Narcovideo en Honduras: qué se sabe del caso y por qué sigue sin justicia

Narcovideo en Honduras: qué se sabe del caso y por qué sigue sin justicia

Diez meses después de la divulgación del video que vincula a una figura clave del entorno presidencial con el narcotráfico, la Fiscalía de Honduras continúa sin ofrecer resultados concretos. La inacción del Ministerio Público ante un escándalo que involucra al círculo más cercano de la presidenta Xiomara Castro ha intensificado la presión política y alimentado una creciente desconfianza en las instituciones.

Ministerio Público sin explicaciones definitivas en un caso de gran repercusión

A partir de septiembre de 2024, se divulgó un video denominado «narcovideo» en el cual se observa a Carlos Zelaya, hermano del exmandatario Manuel Zelaya y cuñado de la presidenta Castro, participando en un encuentro con narcotraficantes. Hasta la fecha, la Fiscalía no ha presentado cargos formales ni ha mostrado un progreso procesal claro. En el video, las personas involucradas ofrecen 13 millones de lempiras para financiar la campaña de LIBRE en 2013, el partido actualmente en el poder.

Luego de la filtración, Carlos Zelaya dimitió de su posición como diputado y secretario del Congreso Nacional. Igualmente, su hijo, José Manuel Zelaya, renunció a su rol de secretario de Defensa. Rafael Sarmiento, líder del grupo oficialista, también ofreció su dimisión. No obstante, aparte de estas renuncias, no se han tomado medidas legales específicas.

El Ministerio Público ha informado que el caso se encuentra “en análisis”, con solicitud de asistencia jurídica a Estados Unidos para obtener el video completo y documentación relacionada con juicios previos. No obstante, a la fecha no se conocen resultados de dichas gestiones, ni se ha presentado un cronograma público de investigación.

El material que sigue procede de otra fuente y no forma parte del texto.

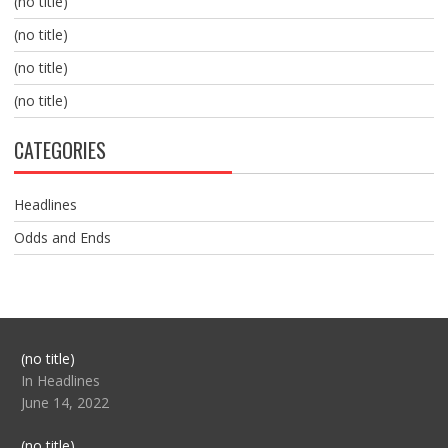
(no title)
(no title)
(no title)
(no title)
CATEGORIES
Headlines
Odds and Ends
Post
(no title)
104517
In Headlines
June 14, 2022
Post
(no title)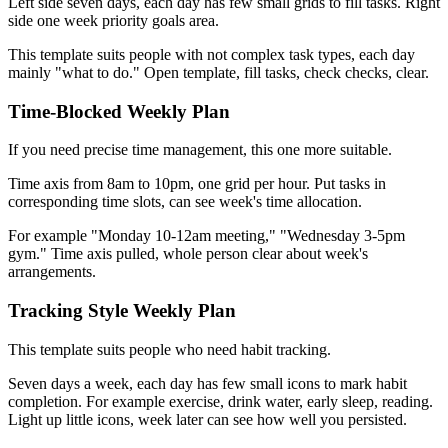
Left side seven days, each day has few small grids to fill tasks. Right
side one week priority goals area.
This template suits people with not complex task types, each day
mainly "what to do." Open template, fill tasks, check checks, clear.
Time-Blocked Weekly Plan
If you need precise time management, this one more suitable.
Time axis from 8am to 10pm, one grid per hour. Put tasks in
corresponding time slots, can see week's time allocation.
For example "Monday 10-12am meeting," "Wednesday 3-5pm
gym." Time axis pulled, whole person clear about week's
arrangements.
Tracking Style Weekly Plan
This template suits people who need habit tracking.
Seven days a week, each day has few small icons to mark habit
completion. For example exercise, drink water, early sleep, reading.
Light up little icons, week later can see how well you persisted.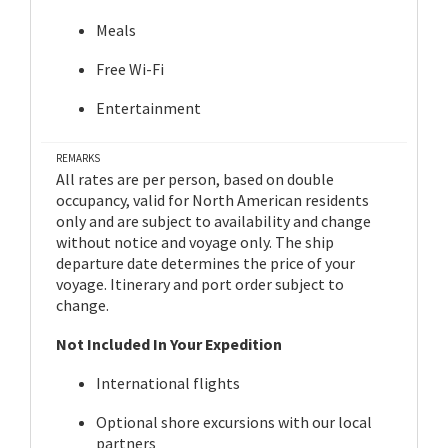
Meals
Free Wi-Fi
Entertainment
REMARKS
All rates are per person, based on double
occupancy, valid for North American residents
only and are subject to availability and change
without notice and voyage only. The ship
departure date determines the price of your
voyage. Itinerary and port order subject to
change.
Not Included In Your Expedition
International flights
Optional shore excursions with our local
partners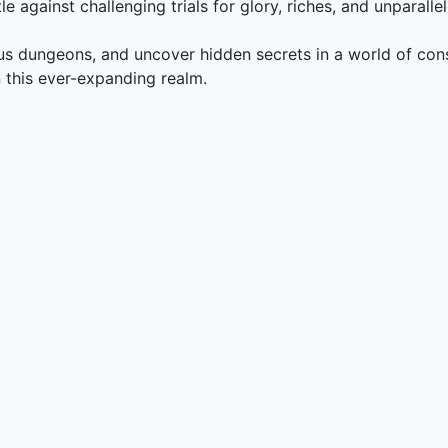
e against challenging trials for glory, riches, and unparalle
ous dungeons, and uncover hidden secrets in a world of con
in this ever-expanding realm.
g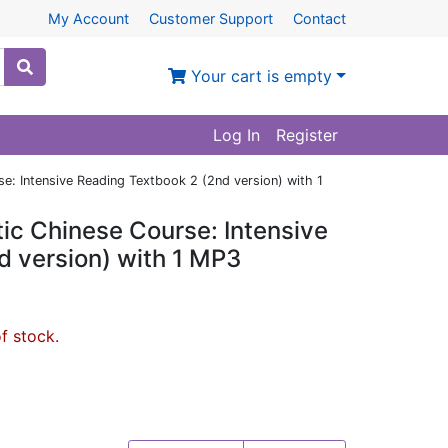
My Account
Customer Support
Contact
Your cart is empty
Log In
Register
: Intensive Reading Textbook 2 (2nd version) with 1
ic Chinese Course: Intensive
d version) with 1 MP3
of stock.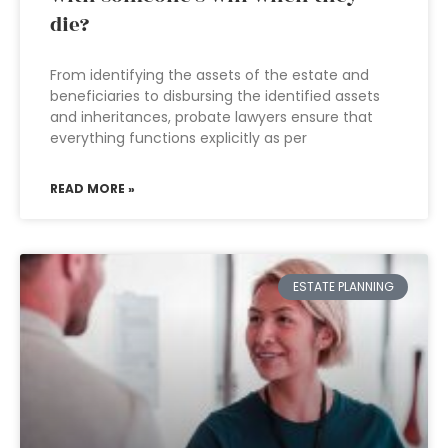
die?
From identifying the assets of the estate and
beneficiaries to disbursing the identified assets
and inheritances, probate lawyers ensure that
everything functions explicitly as per
READ MORE »
ESTATE PLANNING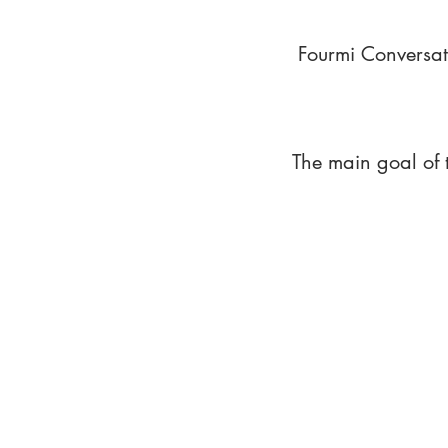
Fourmi Conversat
The main goal of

Respuestas políticas y exigencias de transparencia

La publicación del video provocó una serie de respuestas de varios ámbitos. La mandataria Xiomara Castro rechazó cualquier asociación de figuras políticas con organizaciones delictivas, aunque describió la divulgación como un esfuerzo por desestabilizar su administración con vistas a los comicios de 2025.

Sin embargo, para grupos anticorrupción y sectores en contra, el escándalo ha cuestionado la honestidad del plan político de LIBRE. Algunos actores han pedido incluso la dimisión de la presidenta, afirmando que el caso va en contra de su mensaje de cambio y de combate contra el narcoestado.

Estas posiciones ponen de manifiesto una creciente fricción en el escenario político del país, donde las demandas de rendición de cuentas se enfrentan a una reacción institucional vista como inadecuada. La ausencia de medidas específicas por parte del Ministerio Público ha fortalecido la idea de impunidad en asuntos que involucran a personas cercanas al poder.

Desgaste institucional en un escenario de polarización política

El “narcovideo” no ha sido un incidente solitario. Se añade a una serie de controversias recientes que han mermado la confianza pública en las promesas de transformación presentadas por el gobierno de Castro. La ausencia de respuestas judiciales ha intensificado la percepción de que el sistema estatal no opera con la misma determinación cuando los involucrados son parte del oficialismo.

Con los comicios generales fijados para noviembre de 2025, este asunto toma una importancia estratégica. La oposición ha empezado a aprovechar el desgaste del gobierno, mientras que el oficialismo intenta reducir la influencia del escándalo en su discurso público. En este contexto, la exigencia social de claridad y equidad sigue siendo un punto de presión constante.

Un ejemplo que refleja la situación de la institucionalidad en Honduras

A casi un año de haberse publicado, el narcovideo todavía no ha tenido repercusiones legales notables, mientras crecen las críticas hacia el papel de la Fiscalía y el compromiso gubernamental con la apertura informativa. La prolongada inacción sigue debilitando la legitimidad de las instituciones en un país caracterizado por su trayectoria de impunidad y la constante presencia del crimen organizado en la esfera política.

El tratamiento de este asunto constituye no solo un desafío urgente para el gobierno de Xiomara Castro, sino también una evaluación crucial para la estabilidad del Estado de derecho en Honduras. La forma en que se aborde o se evite influirá en el rumbo de la confianza institucional frente a un proceso electoral sumamente dividido.